=== Exercise text ===
WARNING: multiple messages have this Message-ID (diff)

From: Richard Henderson <rth@twiddle.net>
To: qemu-devel@nongnu.org
Cc: vijay.kilari@gmail.com, qemu-arm@nongnu.org, pbonzini@redhat.com,
	peter.maydell@linaro.org
Subject: [Qemu-devel] [PATCH 3/7] cutils: Rearrange buffer_is_zero acceleration
Date: Tue, 23 Aug 2016 21:17:55 -0700	[thread overview]
Message-ID: <1472012279-20581-4-git-send-email-rth@twiddle.net> (raw)
In-Reply-To: <1472012279-20581-1-git-send-email-rth@twiddle.net>

Allow selection of several acceleration functions
based on the size and alignment of the buffer.
Do not require ifunc support for AVX2 acceleration.

Signed-off-by: Richard Henderson <rth@twiddle.net>
---
 configure     |  21 +---
 util/cutils.c | 357 +++++++++++++++++++++++++++-------------------------------
 2 files changed, 175 insertions(+), 203 deletions(-)

diff --git a/configure b/configure
index 4b808f9..9f3d1fa 100755
--- a/configure
+++ b/configure
@@ -1788,28 +1788,19 @@ fi
 ##########################################
 # avx2 optimization requirement check
 
-
-if test "$static" = "no" ; then
-  cat > $TMPC << EOF
+cat > $TMPC << EOF
 #pragma GCC push_options
 #pragma GCC target("avx2")
 #include <cpuid.h>
 #include <immintrin.h>
-
 static int bar(void *a) {
-    return _mm256_movemask_epi8(_mm256_cmpeq_epi8(*(__m256i *)a, (__m256i){0}));
+    __m256i x = *(__m256i *)a;
+    return _mm256_testz_si256(x, x);
 }
-static void *bar_ifunc(void) {return (void*) bar;}
-int foo(void *a) __attribute__((ifunc("bar_ifunc")));
-int main(int argc, char *argv[]) { return foo(argv[0]);}
+int main(int argc, char *argv[]) { return bar(argv[0]); }
 EOF
-  if compile_object "" ; then
-      if has readelf; then
-          if readelf --syms $TMPO 2>/dev/null |grep -q "IFUNC.*foo"; then
-              avx2_opt="yes"
-          fi
-      fi
-  fi
+if compile_object "" ; then
+  avx2_opt="yes"
 fi
 
 #########################################
diff --git a/util/cutils.c b/util/cutils.c
index 621ca67..4d2edd6 100644
--- a/util/cutils.c
+++ b/util/cutils.c
@@ -162,243 +162,224 @@ int qemu_fdatasync(int fd)
 }
 
 /* vector definitions */
-#ifdef __ALTIVEC__
-#include <altivec.h>
-/* The altivec.h header says we're allowed to undef these for
- * C++ compatibility.  Here we don't care about C++, but we
- * undef them anyway to avoid namespace pollution.
- */
-#undef vector
-#undef pixel
-#undef bool
-#define VECTYPE        __vector unsigned char
-#define ALL_EQ(v1, v2) vec_all_eq(v1, v2)
-#define VEC_OR(v1, v2) ((v1) | (v2))
-/* altivec.h may redefine the bool macro as vector type.
- * Reset it to POSIX semantics. */
-#define bool _Bool
-#elif defined __SSE2__
-#include <emmintrin.h>
-#define VECTYPE        __m128i
-#define ALL_EQ(v1, v2) (_mm_movemask_epi8(_mm_cmpeq_epi8(v1, v2)) == 0xFFFF)
===
**About this exercise**
Please continue the buffer_is_zero patch from the point where it stops.
=== Exercise data ===
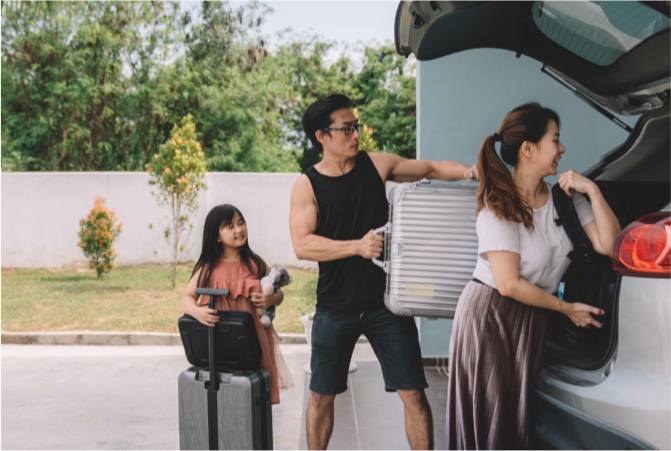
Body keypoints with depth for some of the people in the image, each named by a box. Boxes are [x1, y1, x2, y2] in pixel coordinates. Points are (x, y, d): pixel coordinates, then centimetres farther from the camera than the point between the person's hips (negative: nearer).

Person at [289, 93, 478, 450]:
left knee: (413, 393, 0)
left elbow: (432, 168, 8)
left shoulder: (376, 165, 2)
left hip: (385, 301, 1)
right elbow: (302, 245, -16)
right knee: (321, 394, 11)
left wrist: (470, 171, -12)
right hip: (335, 308, -1)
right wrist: (357, 246, -27)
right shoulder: (306, 185, -5)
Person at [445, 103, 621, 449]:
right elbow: (508, 284, -19)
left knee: (519, 422, 11)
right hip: (489, 317, -5)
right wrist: (568, 309, -10)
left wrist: (592, 190, -12)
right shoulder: (499, 206, -15)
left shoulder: (565, 197, 1)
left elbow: (607, 245, -5)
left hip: (532, 321, 5)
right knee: (488, 423, 2)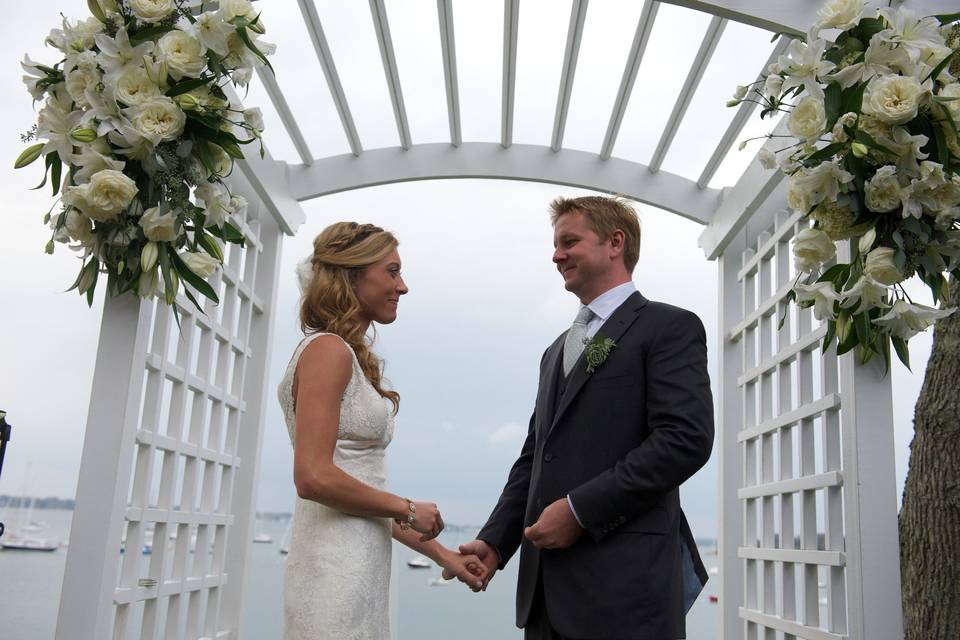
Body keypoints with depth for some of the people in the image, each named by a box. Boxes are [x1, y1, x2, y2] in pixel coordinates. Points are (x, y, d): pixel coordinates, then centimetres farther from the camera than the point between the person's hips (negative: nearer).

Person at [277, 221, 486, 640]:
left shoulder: (351, 357, 15)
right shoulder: (328, 350, -11)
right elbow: (314, 477, -21)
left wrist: (439, 552, 16)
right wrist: (408, 510, -9)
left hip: (360, 563, 9)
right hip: (336, 568, -9)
===
**Written answer**
-#define VEC_OR(v1, v2) (_mm_or_si128(v1, v2))
-#elif defined(__aarch64__)
-#include "arm_neon.h"
-#define VECTYPE        uint64x2_t
-#define ALL_EQ(v1, v2) \
-        ((vgetq_lane_u64(v1, 0) == vgetq_lane_u64(v2, 0)) && \
-         (vgetq_lane_u64(v1, 1) == vgetq_lane_u64(v2, 1)))
-#define VEC_OR(v1, v2) ((v1) | (v2))
-#else
-#define VECTYPE        unsigned long
-#define ALL_EQ(v1, v2) ((v1) == (v2))
-#define VEC_OR(v1, v2) ((v1) | (v2))
-#endif
-
-#define BUFFER_FIND_NONZERO_OFFSET_UNROLL_FACTOR 8
-
-static bool
-can_use_buffer_find_nonzero_offset_inner(const void *buf, size_t len)
-{
-    return (len % (BUFFER_FIND_NONZERO_OFFSET_UNROLL_FACTOR
-                   * sizeof(VECTYPE)) == 0
-            && ((uintptr_t) buf) % sizeof(VECTYPE) == 0);
-}
-
-/*
- * Searches for an area with non-zero content in a buffer
- *
- * Attention! The len must be a multiple of
- * BUFFER_FIND_NONZERO_OFFSET_UNROLL_FACTOR * sizeof(VECTYPE)
- * and addr must be a multiple of sizeof(VECTYPE) due to
- * restriction of optimizations in this function.
- *
- * can_use_buffer_find_nonzero_offset_inner() can be used to
- * check these requirements.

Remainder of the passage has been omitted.